▶ **Entries supplied**:

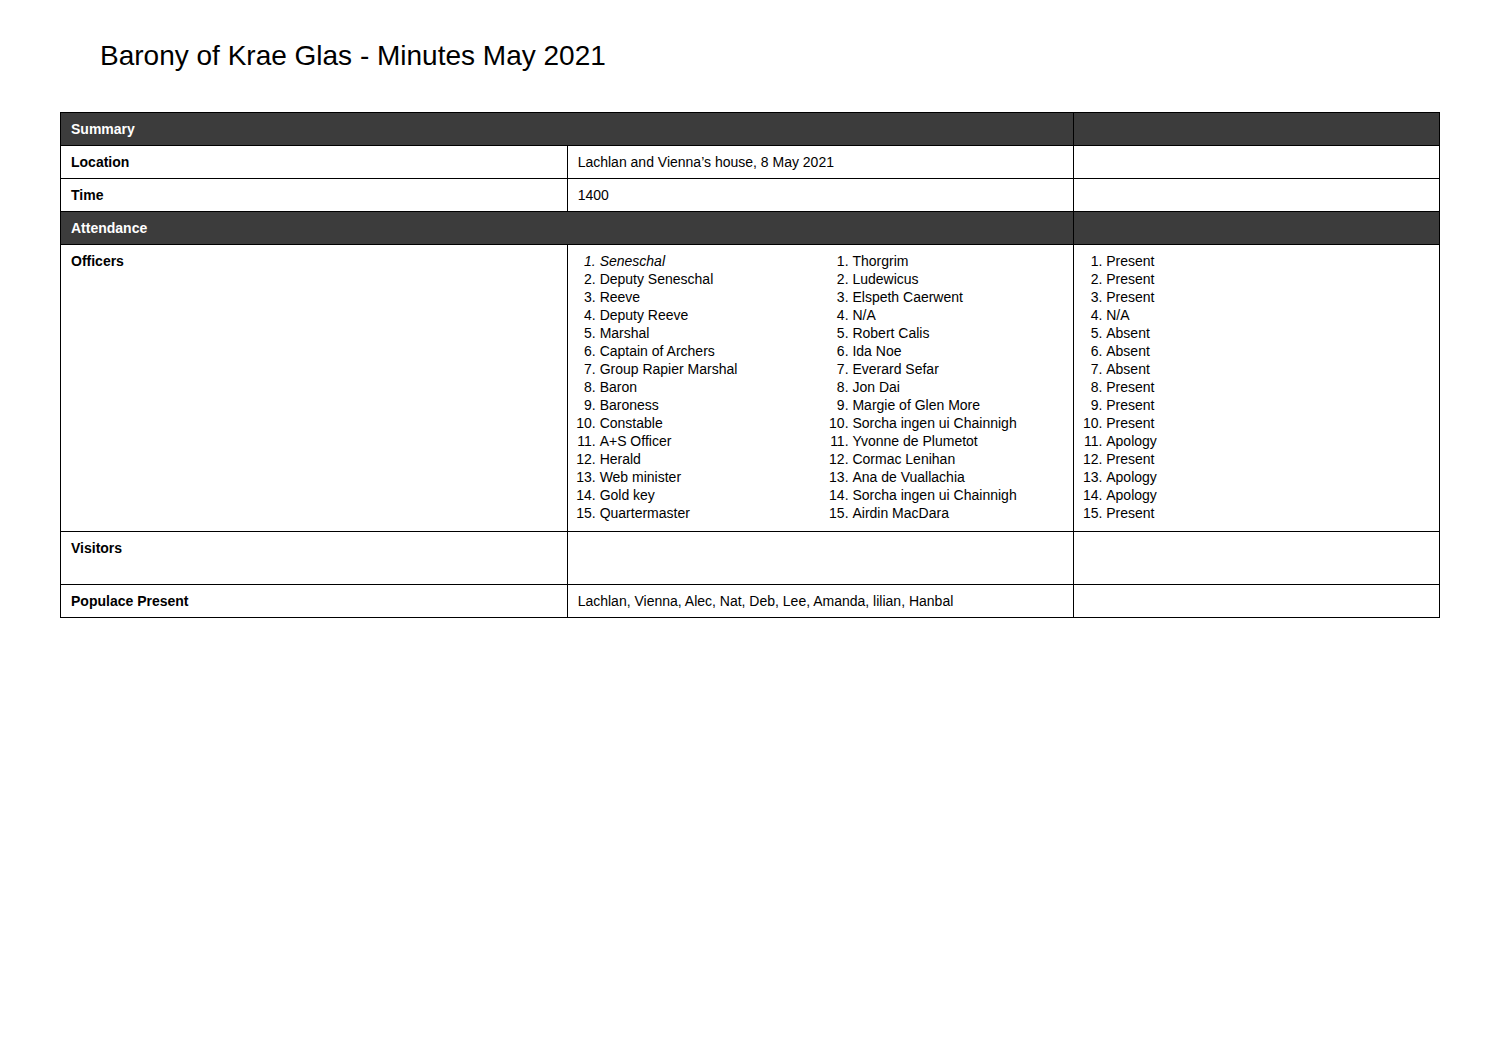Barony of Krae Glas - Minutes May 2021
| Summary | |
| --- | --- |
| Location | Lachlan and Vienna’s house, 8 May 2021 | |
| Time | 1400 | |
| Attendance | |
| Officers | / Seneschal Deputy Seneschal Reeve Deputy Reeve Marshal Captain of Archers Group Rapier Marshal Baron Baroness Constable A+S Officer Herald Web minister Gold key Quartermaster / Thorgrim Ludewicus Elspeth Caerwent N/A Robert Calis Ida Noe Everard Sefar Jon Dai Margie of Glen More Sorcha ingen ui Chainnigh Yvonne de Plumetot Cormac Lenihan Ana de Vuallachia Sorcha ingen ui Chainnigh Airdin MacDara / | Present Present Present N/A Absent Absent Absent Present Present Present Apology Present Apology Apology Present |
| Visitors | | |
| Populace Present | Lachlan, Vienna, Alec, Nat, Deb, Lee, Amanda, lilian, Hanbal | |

▶ **What you have to do**: Write out precisely the lines from the one holding "Summary | |" through the end of the material, including both of those ends.

▶ **Completed task**:
| Summary | |
| --- | --- |
| Location | Lachlan and Vienna’s house, 8 May 2021 | |
| Time | 1400 | |
| Attendance | |
| Officers | / Seneschal Deputy Seneschal Reeve Deputy Reeve Marshal Captain of Archers Group Rapier Marshal Baron Baroness Constable A+S Officer Herald Web minister Gold key Quartermaster / Thorgrim Ludewicus Elspeth Caerwent N/A Robert Calis Ida Noe Everard Sefar Jon Dai Margie of Glen More Sorcha ingen ui Chainnigh Yvonne de Plumetot Cormac Lenihan Ana de Vuallachia Sorcha ingen ui Chainnigh Airdin MacDara / | Present Present Present N/A Absent Absent Absent Present Present Present Apology Present Apology Apology Present |
| Visitors | | |
| Populace Present | Lachlan, Vienna, Alec, Nat, Deb, Lee, Amanda, lilian, Hanbal | |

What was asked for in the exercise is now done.